The more we explore, the more we learn. The more we peer into the Universe, the more we understand how little we know and how much there is left to explore.
Now, a new cosmological model suggests that the Universe we live in has a mirror image in the form of an antiuniverse, present long before the Big Bang.
From what we understand in the Universe, we assume that time as we know it moves forward as the cosmos expands, and there’s much more matter than antimatter.
This seems to contradict a fundamental symmetry, referred to as the CPT symmetry.
This tells us that physics is unchanged when time, space, and matter-antimatter are all flipped.
Scientists have recently said that from a certain vantage point, our Universe does look lopsided.
In order to understand what’s going one, Latham Boyle, Kieran Finn, and Neil Turok from the Perimeter Institute for Theoretical Physics in Canada have come up with a new theory that tells us that the big bang was the starting point of a so-called ‘antiuniverse’ where time as we know it runs in the opposite direction.
There, antimatter dominates space.
As explained by Physics, researchers propose that the CPT-symmetric model is not only consistent with the known cosmic expansion history but also provides a straightforward explanation for dark matter.
As noted by experts, the CPT-symmetric model is an alternative to inflation, which suggests that our Universe lived through a short time of exponential growth right after the big bang.
And it is this rapid expansion right after the big bang which can help explain a number of observations made through the Universe.

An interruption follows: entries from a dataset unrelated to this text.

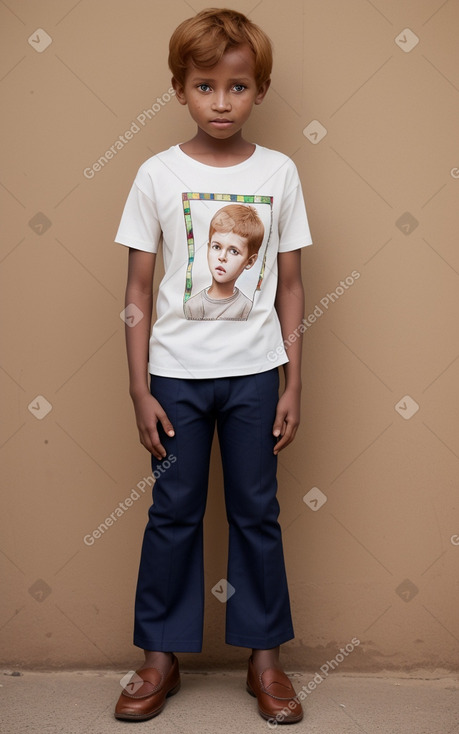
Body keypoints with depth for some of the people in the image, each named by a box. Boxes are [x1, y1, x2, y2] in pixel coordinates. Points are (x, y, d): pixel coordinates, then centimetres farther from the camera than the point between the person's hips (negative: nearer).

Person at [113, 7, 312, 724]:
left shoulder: (279, 173, 1)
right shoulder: (157, 175, -2)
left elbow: (290, 287, 4)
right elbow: (138, 291, 0)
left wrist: (293, 385, 2)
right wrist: (140, 390, -3)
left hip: (254, 373, 1)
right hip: (177, 373, 0)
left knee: (256, 512, 9)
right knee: (174, 512, 9)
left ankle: (265, 657, 25)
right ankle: (161, 658, 25)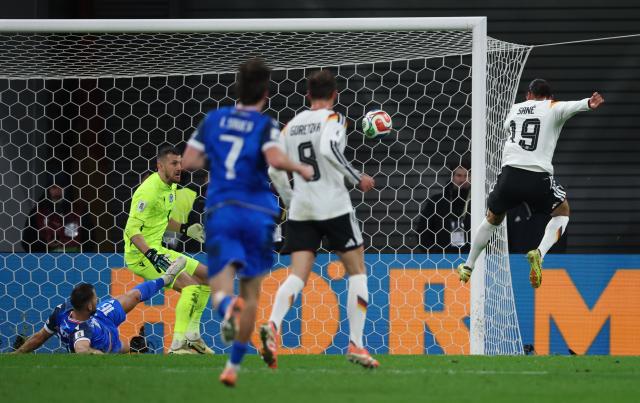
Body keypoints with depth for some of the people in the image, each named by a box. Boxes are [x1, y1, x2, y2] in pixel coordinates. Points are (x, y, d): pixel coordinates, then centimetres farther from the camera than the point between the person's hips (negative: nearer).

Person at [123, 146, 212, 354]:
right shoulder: (149, 190, -21)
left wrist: (185, 228, 14)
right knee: (191, 285, -22)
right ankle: (178, 345, -24)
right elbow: (132, 229, -26)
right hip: (141, 254, -10)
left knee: (206, 275, 12)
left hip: (157, 250, 10)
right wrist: (151, 255, -35)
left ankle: (191, 335, 19)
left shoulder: (170, 187, 10)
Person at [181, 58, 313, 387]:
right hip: (257, 212, -1)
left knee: (221, 289, -7)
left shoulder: (213, 119, 9)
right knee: (251, 292, 15)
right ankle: (233, 366, 15)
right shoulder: (265, 124, -2)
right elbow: (275, 158, -21)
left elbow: (189, 162, 6)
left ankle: (228, 308, -46)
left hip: (220, 211, 1)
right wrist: (302, 169, -3)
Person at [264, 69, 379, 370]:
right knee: (357, 271, 8)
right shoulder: (332, 119, -3)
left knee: (298, 276, -3)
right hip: (334, 207, -4)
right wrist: (357, 178, -13)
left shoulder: (291, 125, 13)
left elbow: (274, 170, 12)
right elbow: (328, 150, -22)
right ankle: (356, 345, 0)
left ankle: (272, 325, -32)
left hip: (301, 210, 4)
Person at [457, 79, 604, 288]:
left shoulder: (515, 109, 20)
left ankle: (468, 267, 34)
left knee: (493, 218, 27)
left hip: (510, 173, 3)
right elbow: (570, 106, -16)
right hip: (539, 176, -3)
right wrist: (588, 104, -36)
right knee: (562, 212, 22)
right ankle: (539, 252, -4)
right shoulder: (552, 108, 8)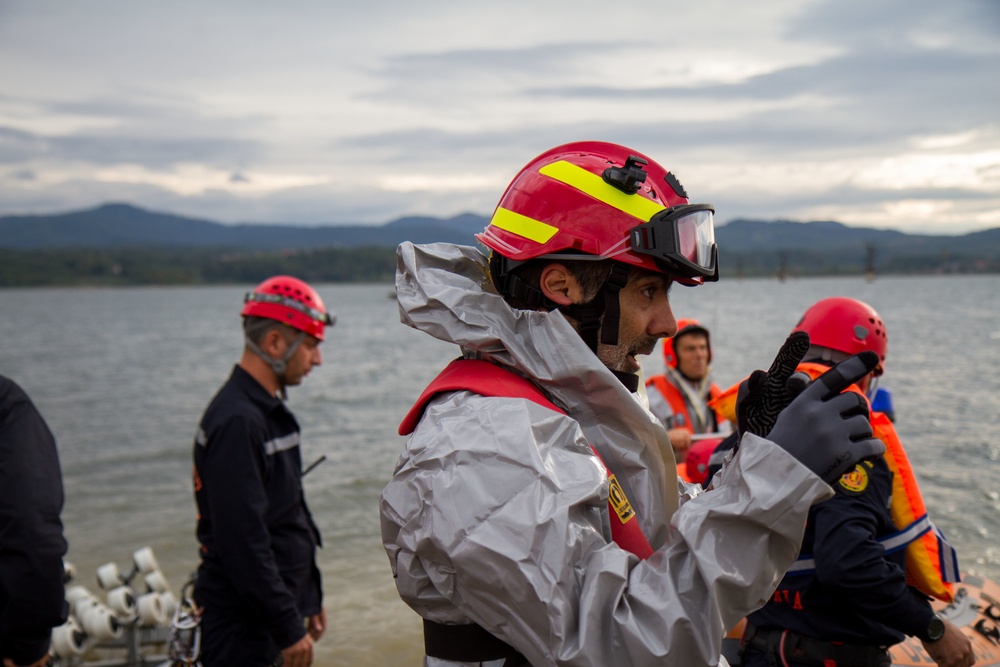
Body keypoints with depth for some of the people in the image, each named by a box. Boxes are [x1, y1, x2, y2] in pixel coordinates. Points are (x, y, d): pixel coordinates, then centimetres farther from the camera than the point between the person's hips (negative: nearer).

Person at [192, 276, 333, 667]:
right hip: (245, 633, -9)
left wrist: (309, 599, 20)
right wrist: (288, 628, -19)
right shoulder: (236, 421, -20)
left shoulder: (269, 411, 12)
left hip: (275, 617, 9)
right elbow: (242, 540, -23)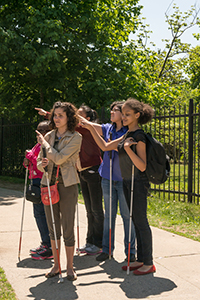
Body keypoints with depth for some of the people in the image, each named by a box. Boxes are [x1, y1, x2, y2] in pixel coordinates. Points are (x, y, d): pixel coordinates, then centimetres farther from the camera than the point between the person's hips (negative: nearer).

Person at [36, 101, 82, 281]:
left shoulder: (75, 138, -5)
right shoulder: (49, 136, 10)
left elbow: (60, 158, -17)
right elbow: (40, 161, 12)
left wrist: (45, 143, -6)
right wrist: (41, 164, -11)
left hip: (67, 185, -5)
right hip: (49, 184, 5)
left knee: (68, 228, -1)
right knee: (53, 227, 11)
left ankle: (70, 267, 13)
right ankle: (56, 265, 23)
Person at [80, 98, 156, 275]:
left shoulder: (139, 136, -15)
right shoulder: (127, 135, 12)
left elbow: (142, 166, -21)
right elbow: (105, 147, 16)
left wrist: (127, 148, -28)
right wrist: (91, 128, 12)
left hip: (138, 183, -9)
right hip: (128, 182, 9)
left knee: (141, 222, -3)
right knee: (136, 222, 13)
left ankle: (148, 263, 6)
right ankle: (141, 259, 22)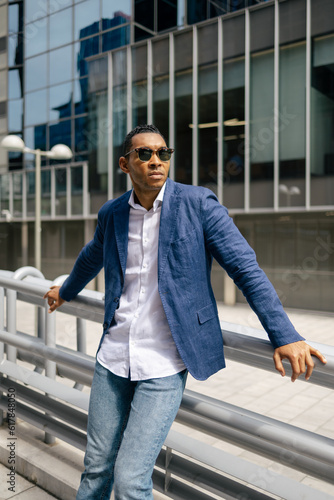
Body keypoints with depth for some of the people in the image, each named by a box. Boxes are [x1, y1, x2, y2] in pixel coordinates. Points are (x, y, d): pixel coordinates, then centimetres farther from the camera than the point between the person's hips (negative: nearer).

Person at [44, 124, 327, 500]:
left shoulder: (198, 204, -9)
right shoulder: (111, 214, 3)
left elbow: (245, 268, -11)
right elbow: (92, 258, 24)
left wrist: (284, 335, -18)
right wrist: (65, 291, 42)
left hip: (165, 364, -4)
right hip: (113, 356, 4)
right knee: (96, 466, 16)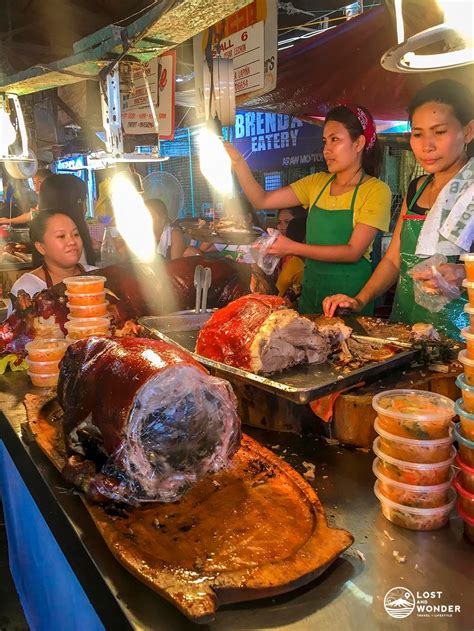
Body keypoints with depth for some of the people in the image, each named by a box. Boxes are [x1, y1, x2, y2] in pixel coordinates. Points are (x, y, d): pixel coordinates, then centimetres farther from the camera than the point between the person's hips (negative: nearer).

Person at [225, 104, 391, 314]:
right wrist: (238, 162, -14)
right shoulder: (317, 183, 7)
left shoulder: (376, 190, -9)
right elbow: (262, 200, 0)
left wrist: (292, 248, -22)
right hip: (310, 288, 5)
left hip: (348, 295, -5)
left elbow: (353, 251, -18)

However, it requires the existence of additional, still hypothetical quantum fields.
So, do we have to change our understanding of physics?
As explained by Boyle and his colleagues, their new model can explain the early evolution of the Universe without having to change much.
The new study suggests that in the CPT-symmetric model, time and space move continuously across the big bang, and the antiuniverse that exists in the negative time direction acts as a mirror reflection of our Universe.
And while the new study is appealing, the group of scientists still needs to demonstrate how their new model can reproduce the various observations that the inflation model explains, for example, the uniformity of the cosmos on large scales.
The inflation theory was first proposed in 1979 by theoretical physicist Alan Guth at Cornell University.
It explains the origin of the large-scale structure of the cosmos.
Interestingly, the new CPT-Symmetric model offers a natural explanation for Dark Matter: Such a universe would spawn large numbers of very massive sterile neutrinos.
This research is published in Physical Review Letters.